(Some records)
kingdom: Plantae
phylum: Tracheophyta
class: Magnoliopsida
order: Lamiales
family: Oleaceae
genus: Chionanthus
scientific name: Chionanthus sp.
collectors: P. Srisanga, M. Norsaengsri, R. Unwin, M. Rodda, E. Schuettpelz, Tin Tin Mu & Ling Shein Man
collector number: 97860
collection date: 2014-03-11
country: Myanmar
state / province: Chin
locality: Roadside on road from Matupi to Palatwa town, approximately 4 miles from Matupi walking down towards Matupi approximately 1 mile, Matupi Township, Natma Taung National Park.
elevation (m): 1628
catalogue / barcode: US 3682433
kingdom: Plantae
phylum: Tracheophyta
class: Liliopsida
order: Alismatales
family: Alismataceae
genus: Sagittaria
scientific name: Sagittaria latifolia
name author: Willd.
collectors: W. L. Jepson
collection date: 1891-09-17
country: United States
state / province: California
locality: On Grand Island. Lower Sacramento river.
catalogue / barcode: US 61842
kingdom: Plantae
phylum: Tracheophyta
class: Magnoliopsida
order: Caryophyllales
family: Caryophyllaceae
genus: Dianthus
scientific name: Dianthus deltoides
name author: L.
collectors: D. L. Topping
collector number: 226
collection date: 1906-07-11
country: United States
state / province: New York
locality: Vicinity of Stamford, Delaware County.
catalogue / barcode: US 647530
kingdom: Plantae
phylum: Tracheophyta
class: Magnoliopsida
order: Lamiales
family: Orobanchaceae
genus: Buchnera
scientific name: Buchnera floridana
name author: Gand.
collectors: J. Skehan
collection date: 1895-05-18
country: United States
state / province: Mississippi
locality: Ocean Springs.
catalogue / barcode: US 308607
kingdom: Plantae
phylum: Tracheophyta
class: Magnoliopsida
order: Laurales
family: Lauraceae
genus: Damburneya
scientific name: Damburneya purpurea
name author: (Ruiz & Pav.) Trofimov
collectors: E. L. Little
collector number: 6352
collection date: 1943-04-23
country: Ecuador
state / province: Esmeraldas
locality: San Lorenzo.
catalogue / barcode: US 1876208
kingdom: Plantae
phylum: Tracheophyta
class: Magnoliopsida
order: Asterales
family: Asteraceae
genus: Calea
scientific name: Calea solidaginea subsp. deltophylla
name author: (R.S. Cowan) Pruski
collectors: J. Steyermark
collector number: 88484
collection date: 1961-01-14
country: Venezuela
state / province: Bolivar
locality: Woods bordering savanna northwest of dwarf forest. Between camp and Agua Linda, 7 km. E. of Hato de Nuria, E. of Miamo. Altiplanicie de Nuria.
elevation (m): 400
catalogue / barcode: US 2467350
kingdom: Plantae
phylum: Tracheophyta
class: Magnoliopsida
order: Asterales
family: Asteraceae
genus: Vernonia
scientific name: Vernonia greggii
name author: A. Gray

» **WHAT THE TASK ASKS**: Copy out all of the records again, swapping every "locality" for "site" and leaving everything else as it is.

» **ANSWER TO THE EXERCISE**:
kingdom: Plantae
phylum: Tracheophyta
class: Magnoliopsida
order: Lamiales
family: Oleaceae
genus: Chionanthus
scientific name: Chionanthus sp.
collectors: P. Srisanga, M. Norsaengsri, R. Unwin, M. Rodda, E. Schuettpelz, Tin Tin Mu & Ling Shein Man
collector number: 97860
collection date: 2014-03-11
country: Myanmar
state / province: Chin
site: Roadside on road from Matupi to Palatwa town, approximately 4 miles from Matupi walking down towards Matupi approximately 1 mile, Matupi Township, Natma Taung National Park.
elevation (m): 1628
catalogue / barcode: US 3682433
kingdom: Plantae
phylum: Tracheophyta
class: Liliopsida
order: Alismatales
family: Alismataceae
genus: Sagittaria
scientific name: Sagittaria latifolia
name author: Willd.
collectors: W. L. Jepson
collection date: 1891-09-17
country: United States
state / province: California
site: On Grand Island. Lower Sacramento river.
catalogue / barcode: US 61842
kingdom: Plantae
phylum: Tracheophyta
class: Magnoliopsida
order: Caryophyllales
family: Caryophyllaceae
genus: Dianthus
scientific name: Dianthus deltoides
name author: L.
collectors: D. L. Topping
collector number: 226
collection date: 1906-07-11
country: United States
state / province: New York
site: Vicinity of Stamford, Delaware County.
catalogue / barcode: US 647530
kingdom: Plantae
phylum: Tracheophyta
class: Magnoliopsida
order: Lamiales
family: Orobanchaceae
genus: Buchnera
scientific name: Buchnera floridana
name author: Gand.
collectors: J. Skehan
collection date: 1895-05-18
country: United States
state / province: Mississippi
site: Ocean Springs.
catalogue / barcode: US 308607
kingdom: Plantae
phylum: Tracheophyta
class: Magnoliopsida
order: Laurales
family: Lauraceae
genus: Damburneya
scientific name: Damburneya purpurea
name author: (Ruiz & Pav.) Trofimov
collectors: E. L. Little
collector number: 6352
collection date: 1943-04-23
country: Ecuador
state / province: Esmeraldas
site: San Lorenzo.
catalogue / barcode: US 1876208
kingdom: Plantae
phylum: Tracheophyta
class: Magnoliopsida
order: Asterales
family: Asteraceae
genus: Calea
scientific name: Calea solidaginea subsp. deltophylla
name author: (R.S. Cowan) Pruski
collectors: J. Steyermark
collector number: 88484
collection date: 1961-01-14
country: Venezuela
state / province: Bolivar
site: Woods bordering savanna northwest of dwarf forest. Between camp and Agua Linda, 7 km. E. of Hato de Nuria, E. of Miamo. Altiplanicie de Nuria.
elevation (m): 400
catalogue / barcode: US 2467350
kingdom: Plantae
phylum: Tracheophyta
class: Magnoliopsida
order: Asterales
family: Asteraceae
genus: Vernonia
scientific name: Vernonia greggii
name author: A. Gray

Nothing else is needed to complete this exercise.